Exercise details
Please tally the lines in the records that include the word "touch" and answer with the bare number.

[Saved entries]
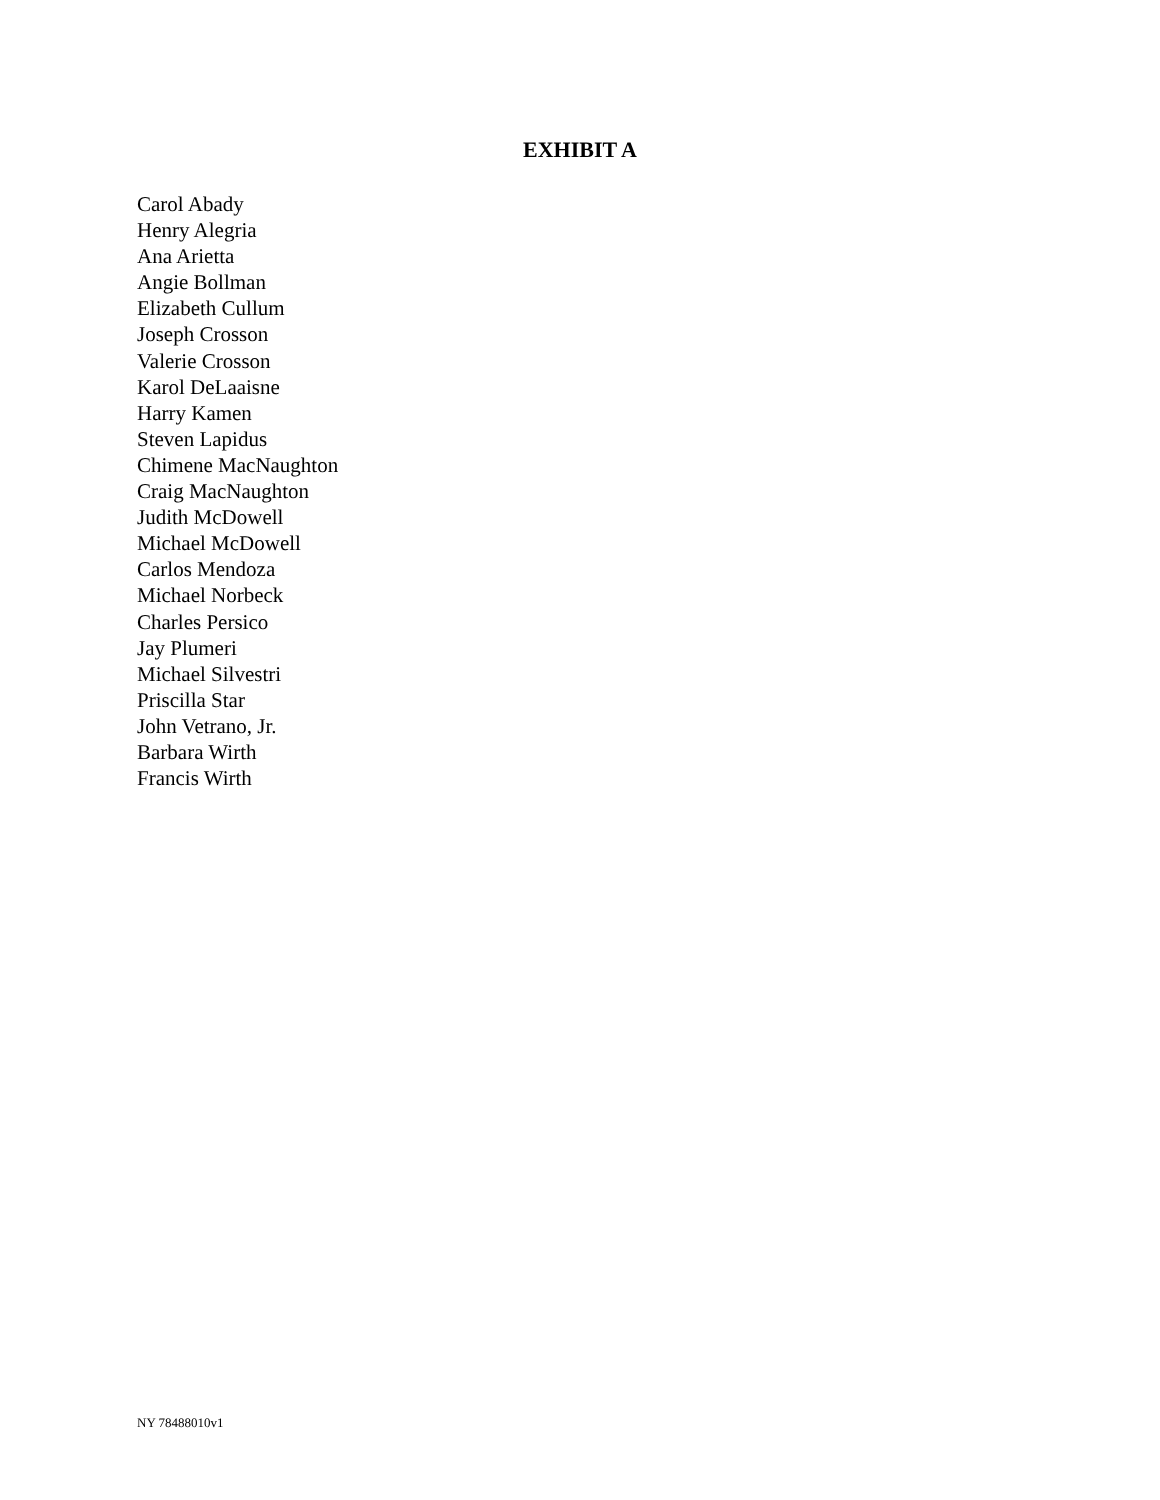EXHIBIT A
Carol Abady
Henry Alegria
Ana Arietta
Angie Bollman
Elizabeth Cullum
Joseph Crosson
Valerie Crosson
Karol DeLaaisne
Harry Kamen
Steven Lapidus
Chimene MacNaughton
Craig MacNaughton
Judith McDowell
Michael McDowell
Carlos Mendoza
Michael Norbeck
Charles Persico
Jay Plumeri
Michael Silvestri
Priscilla Star
John Vetrano, Jr.
Barbara Wirth
Francis Wirth
NY 78488010v1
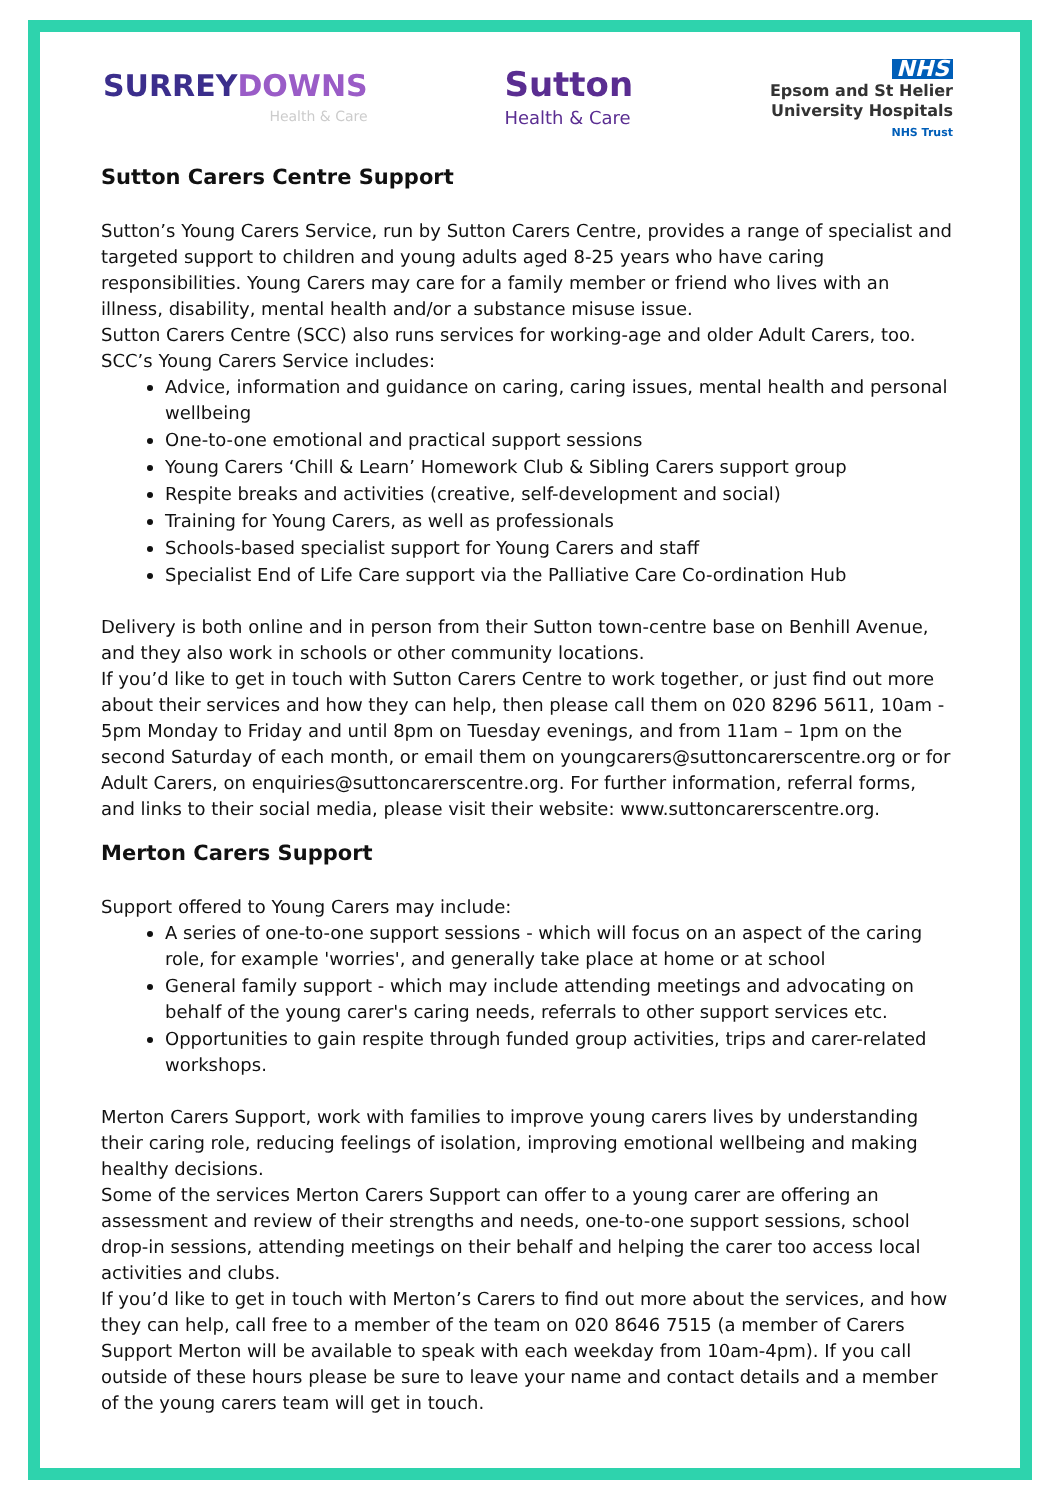SURREYDOWNS
Health & Care
Sutton
Health & Care
NHS
Epsom and St Helier
University Hospitals
NHS Trust
Sutton Carers Centre Support
Sutton’s Young Carers Service, run by Sutton Carers Centre, provides a range of specialist and targeted support to children and young adults aged 8-25 years who have caring responsibilities. Young Carers may care for a family member or friend who lives with an illness, disability, mental health and/or a substance misuse issue.
Sutton Carers Centre (SCC) also runs services for working-age and older Adult Carers, too.
SCC’s Young Carers Service includes:
Advice, information and guidance on caring, caring issues, mental health and personal wellbeing
One-to-one emotional and practical support sessions
Young Carers ‘Chill & Learn’ Homework Club & Sibling Carers support group
Respite breaks and activities (creative, self-development and social)
Training for Young Carers, as well as professionals
Schools-based specialist support for Young Carers and staff
Specialist End of Life Care support via the Palliative Care Co-ordination Hub
Delivery is both online and in person from their Sutton town-centre base on Benhill Avenue, and they also work in schools or other community locations.
If you’d like to get in touch with Sutton Carers Centre to work together, or just find out more about their services and how they can help, then please call them on 020 8296 5611, 10am - 5pm Monday to Friday and until 8pm on Tuesday evenings, and from 11am – 1pm on the second Saturday of each month, or email them on youngcarers@suttoncarerscentre.org or for Adult Carers, on enquiries@suttoncarerscentre.org. For further information, referral forms, and links to their social media, please visit their website: www.suttoncarerscentre.org.
Merton Carers Support
Support offered to Young Carers may include:
A series of one-to-one support sessions - which will focus on an aspect of the caring role, for example 'worries', and generally take place at home or at school
General family support - which may include attending meetings and advocating on behalf of the young carer's caring needs, referrals to other support services etc.
Opportunities to gain respite through funded group activities, trips and carer-related workshops.
Merton Carers Support, work with families to improve young carers lives by understanding their caring role, reducing feelings of isolation, improving emotional wellbeing and making healthy decisions.
Some of the services Merton Carers Support can offer to a young carer are offering an assessment and review of their strengths and needs, one-to-one support sessions, school drop-in sessions, attending meetings on their behalf and helping the carer too access local activities and clubs.
If you’d like to get in touch with Merton’s Carers to find out more about the services, and how they can help, call free to a member of the team on 020 8646 7515 (a member of Carers Support Merton will be available to speak with each weekday from 10am-4pm). If you call outside of these hours please be sure to leave your name and contact details and a member of the young carers team will get in touch.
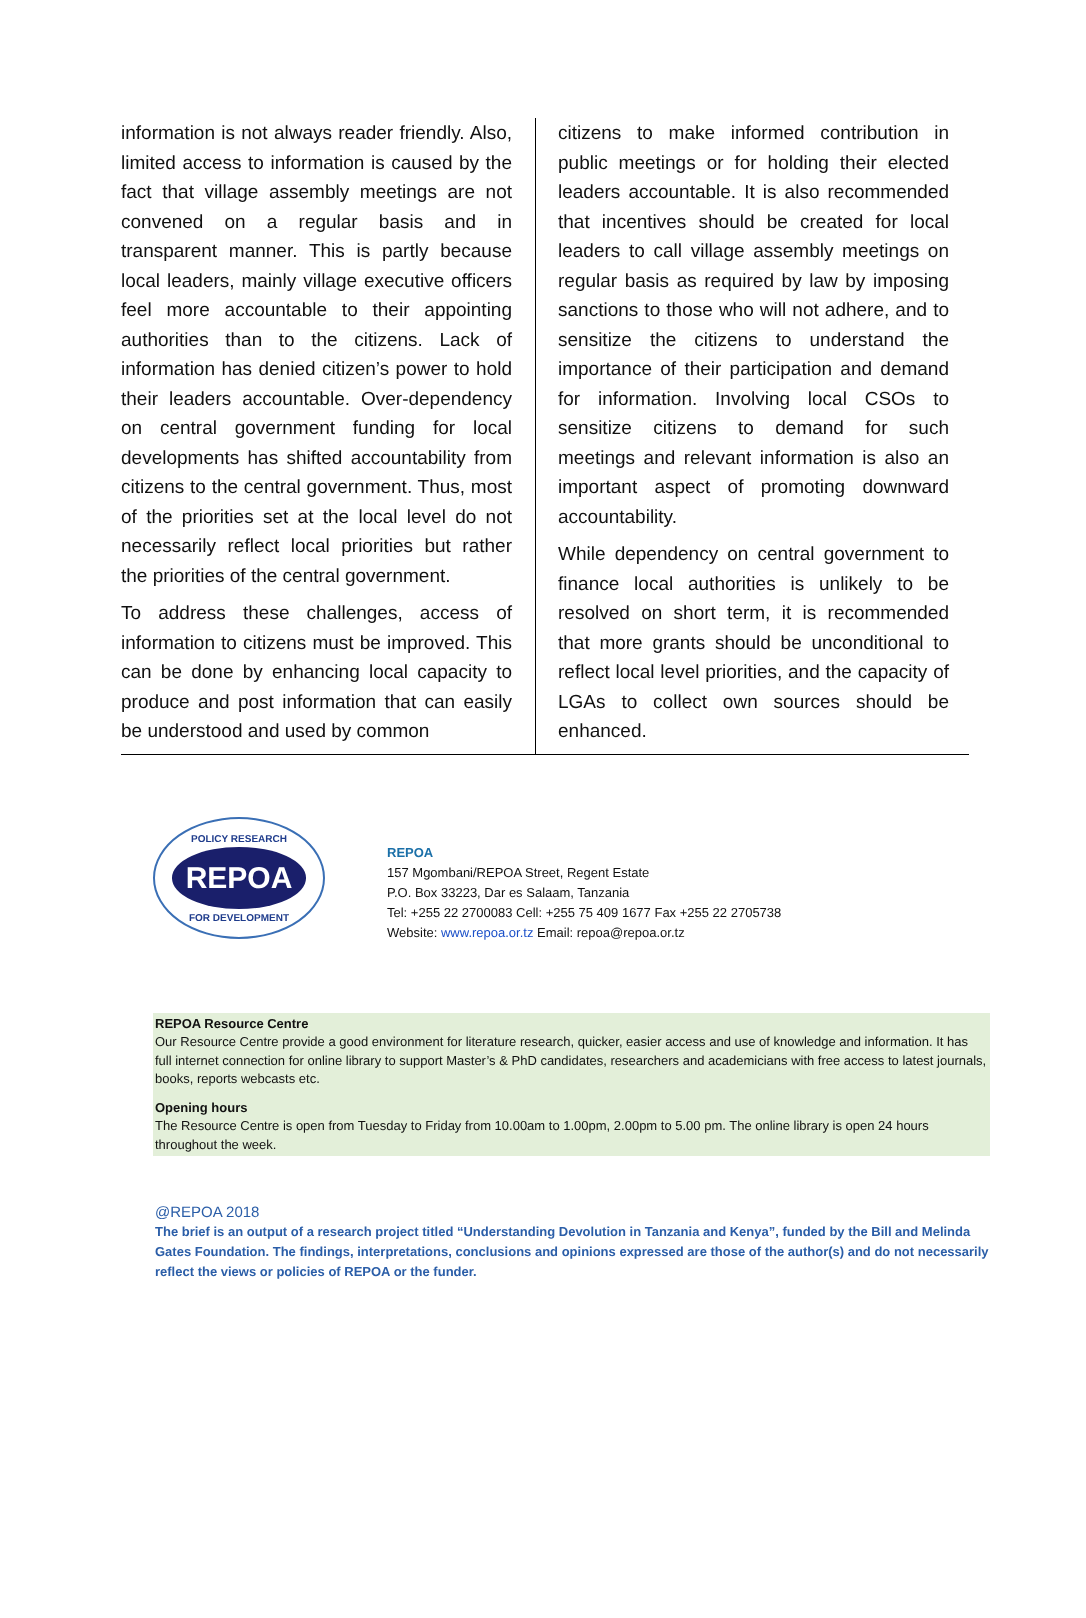information is not always reader friendly. Also, limited access to information is caused by the fact that village assembly meetings are not convened on a regular basis and in transparent manner. This is partly because local leaders, mainly village executive officers feel more accountable to their appointing authorities than to the citizens. Lack of information has denied citizen’s power to hold their leaders accountable. Over-dependency on central government funding for local developments has shifted accountability from citizens to the central government. Thus, most of the priorities set at the local level do not necessarily reflect local priorities but rather the priorities of the central government.
To address these challenges, access of information to citizens must be improved. This can be done by enhancing local capacity to produce and post information that can easily be understood and used by common
citizens to make informed contribution in public meetings or for holding their elected leaders accountable. It is also recommended that incentives should be created for local leaders to call village assembly meetings on regular basis as required by law by imposing sanctions to those who will not adhere, and to sensitize the citizens to understand the importance of their participation and demand for information. Involving local CSOs to sensitize citizens to demand for such meetings and relevant information is also an important aspect of promoting downward accountability.
While dependency on central government to finance local authorities is unlikely to be resolved on short term, it is recommended that more grants should be unconditional to reflect local level priorities, and the capacity of LGAs to collect own sources should be enhanced.
POLICY RESEARCH
REPOA
FOR DEVELOPMENT
REPOA
157 Mgombani/REPOA Street, Regent Estate
P.O. Box 33223, Dar es Salaam, Tanzania
Tel: +255 22 2700083 Cell: +255 75 409 1677 Fax +255 22 2705738
Website: www.repoa.or.tz Email: repoa@repoa.or.tz
REPOA Resource Centre
Our Resource Centre provide a good environment for literature research, quicker, easier access and use of knowledge and information. It has full internet connection for online library to support Master’s & PhD candidates, researchers and academicians with free access to latest journals, books, reports webcasts etc.
Opening hours
The Resource Centre is open from Tuesday to Friday from 10.00am to 1.00pm, 2.00pm to 5.00 pm. The online library is open 24 hours throughout the week.
@REPOA 2018
The brief is an output of a research project titled “Understanding Devolution in Tanzania and Kenya”, funded by the Bill and Melinda Gates Foundation. The findings, interpretations, conclusions and opinions expressed are those of the author(s) and do not necessarily reflect the views or policies of REPOA or the funder.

Answer area
2